#### [Aim of the exercise]
The required answer is each line in the entries below where "LIST" occurs.

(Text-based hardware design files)
——

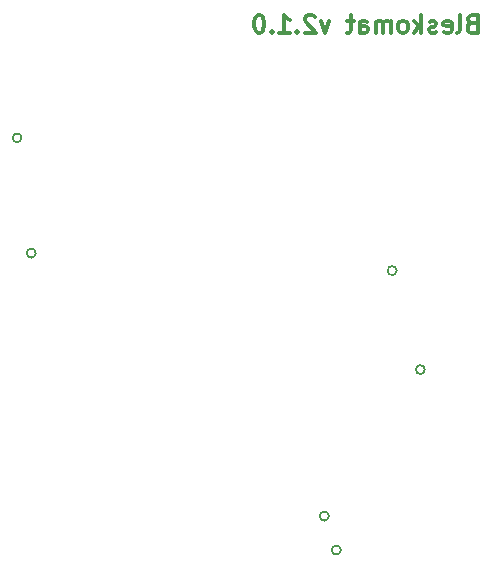
<source format=gbr>
%TF.GenerationSoftware,KiCad,Pcbnew,5.1.7-a382d34a8~88~ubuntu18.04.1*%
%TF.CreationDate,2021-03-14T12:27:23+01:00*%
%TF.ProjectId,bleskomat-v2.1.0,626c6573-6b6f-46d6-9174-2d76322e312e,test*%
%TF.SameCoordinates,Original*%
%TF.FileFunction,Legend,Bot*%
%TF.FilePolarity,Positive*%
%FSLAX46Y46*%
G04 Gerber Fmt 4.6, Leading zero omitted, Abs format (unit mm)*
G04 Created by KiCad (PCBNEW 5.1.7-a382d34a8~88~ubuntu18.04.1) date 2021-03-14 12:27:23*
%MOMM*%
%LPD*%
G01*
G04 APERTURE LIST*
%ADD10C,0.300000*%
%ADD11C,0.152400*%
G04 APERTURE END LIST*
D10*
X138468571Y-75584857D02*
X138254285Y-75656285D01*
X138182857Y-75727714D01*
X138111428Y-75870571D01*
X138111428Y-76084857D01*
X138182857Y-76227714D01*
X138254285Y-76299142D01*
X138397142Y-76370571D01*
X138968571Y-76370571D01*
X138968571Y-74870571D01*
X138468571Y-74870571D01*
X138325714Y-74942000D01*
X138254285Y-75013428D01*
X138182857Y-75156285D01*
X138182857Y-75299142D01*
X138254285Y-75442000D01*
X138325714Y-75513428D01*
X138468571Y-75584857D01*
X138968571Y-75584857D01*
X137254285Y-76370571D02*
X137397142Y-76299142D01*
X137468571Y-76156285D01*
X137468571Y-74870571D01*
X136111428Y-76299142D02*
X136254285Y-76370571D01*
X136540000Y-76370571D01*
X136682857Y-76299142D01*
X136754285Y-76156285D01*
X136754285Y-75584857D01*
X136682857Y-75442000D01*
X136540000Y-75370571D01*
X136254285Y-75370571D01*
X136111428Y-75442000D01*
X136040000Y-75584857D01*
X136040000Y-75727714D01*
X136754285Y-75870571D01*
X135468571Y-76299142D02*
X135325714Y-76370571D01*
X135040000Y-76370571D01*
X134897142Y-76299142D01*
X134825714Y-76156285D01*
X134825714Y-76084857D01*
X134897142Y-75942000D01*
X135040000Y-75870571D01*
X135254285Y-75870571D01*
X135397142Y-75799142D01*
X135468571Y-75656285D01*
X135468571Y-75584857D01*
X135397142Y-75442000D01*
X135254285Y-75370571D01*
X135040000Y-75370571D01*
X134897142Y-75442000D01*
X134182857Y-76370571D02*
X134182857Y-74870571D01*
X134040000Y-75799142D02*
X133611428Y-76370571D01*
X133611428Y-75370571D02*
X134182857Y-75942000D01*
X132754285Y-76370571D02*
X132897142Y-76299142D01*
X132968571Y-76227714D01*
X133040000Y-76084857D01*
X133040000Y-75656285D01*
X132968571Y-75513428D01*
X132897142Y-75442000D01*
X132754285Y-75370571D01*
X132540000Y-75370571D01*
X132397142Y-75442000D01*
X132325714Y-75513428D01*
X132254285Y-75656285D01*
X132254285Y-76084857D01*
X132325714Y-76227714D01*
X132397142Y-76299142D01*
X132540000Y-76370571D01*
X132754285Y-76370571D01*
X131611428Y-76370571D02*
X131611428Y-75370571D01*
X131611428Y-75513428D02*
X131540000Y-75442000D01*
X131397142Y-75370571D01*
X131182857Y-75370571D01*
X131040000Y-75442000D01*
X130968571Y-75584857D01*
X130968571Y-76370571D01*
X130968571Y-75584857D02*
X130897142Y-75442000D01*
X130754285Y-75370571D01*
X130540000Y-75370571D01*
X130397142Y-75442000D01*
X130325714Y-75584857D01*
X130325714Y-76370571D01*
X128968571Y-76370571D02*
X128968571Y-75584857D01*
X129040000Y-75442000D01*
X129182857Y-75370571D01*
X129468571Y-75370571D01*
X129611428Y-75442000D01*
X128968571Y-76299142D02*
X129111428Y-76370571D01*
X129468571Y-76370571D01*
X129611428Y-76299142D01*
X129682857Y-76156285D01*
X129682857Y-76013428D01*
X129611428Y-75870571D01*
X129468571Y-75799142D01*
X129111428Y-75799142D01*
X128968571Y-75727714D01*
X128468571Y-75370571D02*
X127897142Y-75370571D01*
X128254285Y-74870571D02*
X128254285Y-76156285D01*
X128182857Y-76299142D01*
X128040000Y-76370571D01*
X127897142Y-76370571D01*
X126397142Y-75370571D02*
X126040000Y-76370571D01*
X125682857Y-75370571D01*
X125182857Y-75013428D02*
X125111428Y-74942000D01*
X124968571Y-74870571D01*
X124611428Y-74870571D01*
X124468571Y-74942000D01*
X124397142Y-75013428D01*
X124325714Y-75156285D01*
X124325714Y-75299142D01*
X124397142Y-75513428D01*
X125254285Y-76370571D01*
X124325714Y-76370571D01*
X123682857Y-76227714D02*
X123611428Y-76299142D01*
X123682857Y-76370571D01*
X123754285Y-76299142D01*
X123682857Y-76227714D01*
X123682857Y-76370571D01*
X122182857Y-76370571D02*
X123040000Y-76370571D01*
X122611428Y-76370571D02*
X122611428Y-74870571D01*
X122754285Y-75084857D01*
X122897142Y-75227714D01*
X123040000Y-75299142D01*
X121540000Y-76227714D02*
X121468571Y-76299142D01*
X121540000Y-76370571D01*
X121611428Y-76299142D01*
X121540000Y-76227714D01*
X121540000Y-76370571D01*
X120540000Y-74870571D02*
X120397142Y-74870571D01*
X120254285Y-74942000D01*
X120182857Y-75013428D01*
X120111428Y-75156285D01*
X120040000Y-75442000D01*
X120040000Y-75799142D01*
X120111428Y-76084857D01*
X120182857Y-76227714D01*
X120254285Y-76299142D01*
X120397142Y-76370571D01*
X120540000Y-76370571D01*
X120682857Y-76299142D01*
X120754285Y-76227714D01*
X120825714Y-76084857D01*
X120897142Y-75799142D01*
X120897142Y-75442000D01*
X120825714Y-75156285D01*
X120754285Y-75013428D01*
X120682857Y-74942000D01*
X120540000Y-74870571D01*
D11*
%TO.C,U1*%
X101546201Y-95041304D02*
G75*
G03*
X101546201Y-95041304I-381000J0D01*
G01*
%TO.C,J6*%
X126365000Y-117306344D02*
G75*
G03*
X126365000Y-117306344I-381000J0D01*
G01*
%TO.C,J5*%
X100355400Y-85280701D02*
G75*
G03*
X100355400Y-85280701I-381000J0D01*
G01*
%TO.C,J4*%
X132108306Y-96520000D02*
G75*
G03*
X132108306Y-96520000I-381000J0D01*
G01*
%TO.C,J3*%
X134493000Y-104902000D02*
G75*
G03*
X134493000Y-104902000I-381000J0D01*
G01*
%TO.C,J1*%
X127381000Y-120178901D02*
G75*
G03*
X127381000Y-120178901I-381000J0D01*
G01*
%TD*%
M02*

</source>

——

#### [Output for this task]
G04 APERTURE LIST*
G04 APERTURE END LIST*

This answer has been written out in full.